Vor fünf Jahren realisierte die Gemeinde den grundhaften Ausbau einen Teilbereiches des Gehweges entlag der Sülze. Nach erfolgtem Grunderwerb kann dieser Weg nunmehr bis zum Ententeich verlängert und die geplanten Spielgeräte aufgestellt werden.

Barleben. Für die vom Ortschaftsrat bestätigte Wegeführung besteht die Notwendigkeit, eine Pappelreihe komplett zu entfernen. Ein Gutachter schätzte die Bäume als stark bzw. sehr stark geschädigt ein. Ortschaftsrat Dr. Edgar Appenrodt geht davon aus, dass das anfallende Altholz professionell vermarktet wird.

Bei den am Nordufer des Ententeiches stehenden Pappeln handelt es sich um zirka 80 Jahre alte Exemplare mit einem Stammdurchmesser von zirka 70 bis 80 Zentimetern.

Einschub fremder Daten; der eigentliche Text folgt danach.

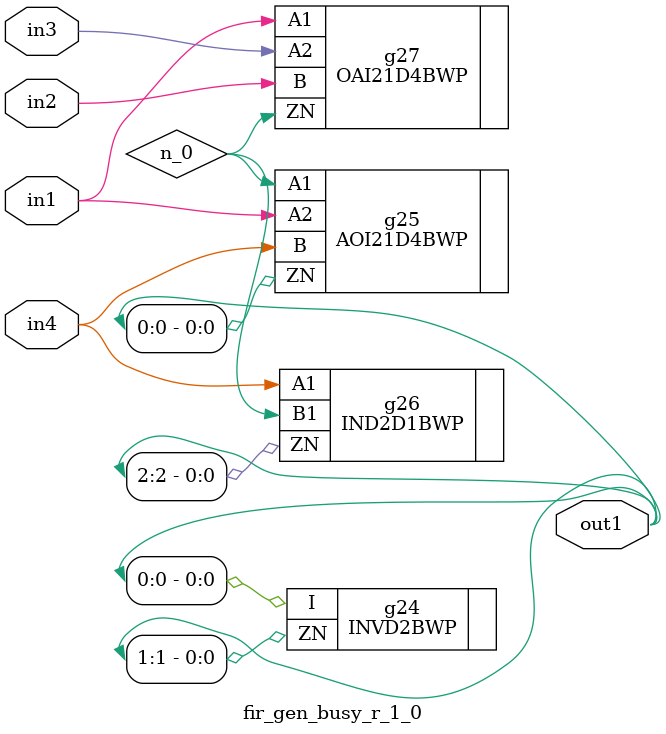
<source format=v>
`timescale 1ps / 1ps


module fir_gen_busy_r_1_0(in1, in2, in3, in4, out1);
  input in1, in2, in3, in4;
  output [2:0] out1;
  wire in1, in2, in3, in4;
  wire [2:0] out1;
  wire n_0;
  INVD2BWP g24(.I (out1[0]), .ZN (out1[1]));
  AOI21D4BWP g25(.A1 (n_0), .A2 (in1), .B (in4), .ZN (out1[0]));
  IND2D1BWP g26(.A1 (in4), .B1 (n_0), .ZN (out1[2]));
  OAI21D4BWP g27(.A1 (in1), .A2 (in3), .B (in2), .ZN (n_0));
endmodule



</source>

Ihre Wurzeln treten teilweise bereits aus dem Boden heraus und verlaufen sichtbar an der Erdoberfläche. Die Baumkronen wurden vor eineinhalb Jahren aufgrund von Trockenschäden eingekürzt. Zur Wahrung der Verkehrssicherheit wären in nächster Zeit weitere Kroneneinkürzungen vorzunehmen. "Auch und gerade unter dem Aspekt, dass zwischen dem geplanten Weg und den privaten Grundstücken Spielgeräte für Kinder aufgestellt werden sollen", so Hans Hirche vom Bau- und Serviceamt der Gemeinde.

Aus artenschutzrechtlichen Gründen soll die unvermeidbare Fällung der Pappelreihe während der Vegetationsruhe im Zeitraum von Anfang Oktober bis Ende Februar durchgeführt werden.

Um den ökologischen Verlust, der durch die Baumfällungen entsteht, auszugleichen, werden Ersatzpflanzungen vorgenommen. Es ist davon auszugehen, dass mindestens 60 bis 70 Bäume als Ersatz gepflanzt werden. Die bestätigte Planung geht von einer wegsäumenden Baumreihe als Begrenzung zur Spielwiese aus. Die Großbäume werden punktuell mit Strauchgruppen unterpflanzt. Damit soll die mit den Baumfällungen verloren gehende räumliche Struktur ersetzt werden.

Von einer kompakten Naturhecke – bestehend aus verschiedenen Bäumen, Sträuchern und Büschen – wird Abstand genommen, da mit der Aufstellung von Spielgeräten entlang des Spazierweges die Blickmöglichkeit der Eltern zu ihren Kinder nicht behindert werden soll.

Der geplante, zwei Meter breite Spazierweg wird mit Betonsteinpflaster ausgelegt. Diese Variante geht konform mit der Bauausführung im ersten Teilabschnitt. Durch den Einbau einer Betonrecyclingschicht zuzusätzlich zur Schottertragschicht ist eine höhere Froststabilität zu erreichen.

Der Gehweg ist entsprechend dem Verlauf des jetzigen Trampelpfades in geschwungener Form dem vorhandenen Gelände anzupassen. Die höhenmäßige Einpassung erfolgt ebenfalls geländenah, so dass die Abführung des Oberflächenwassers über die angrenzende Grünfläche abgesichert werden kann.

Das Aufstellen der hölzernen Spielgeräte erfolgt nach Beendigung der Tiefbauarbeiten. Die finanziellen Mittel für die Spielgeräte sind in den Haushalt der Gemeinde aufgenommen. Die Gesamtkosten der Maßnahme werden mit 106 000 Euro beziffert.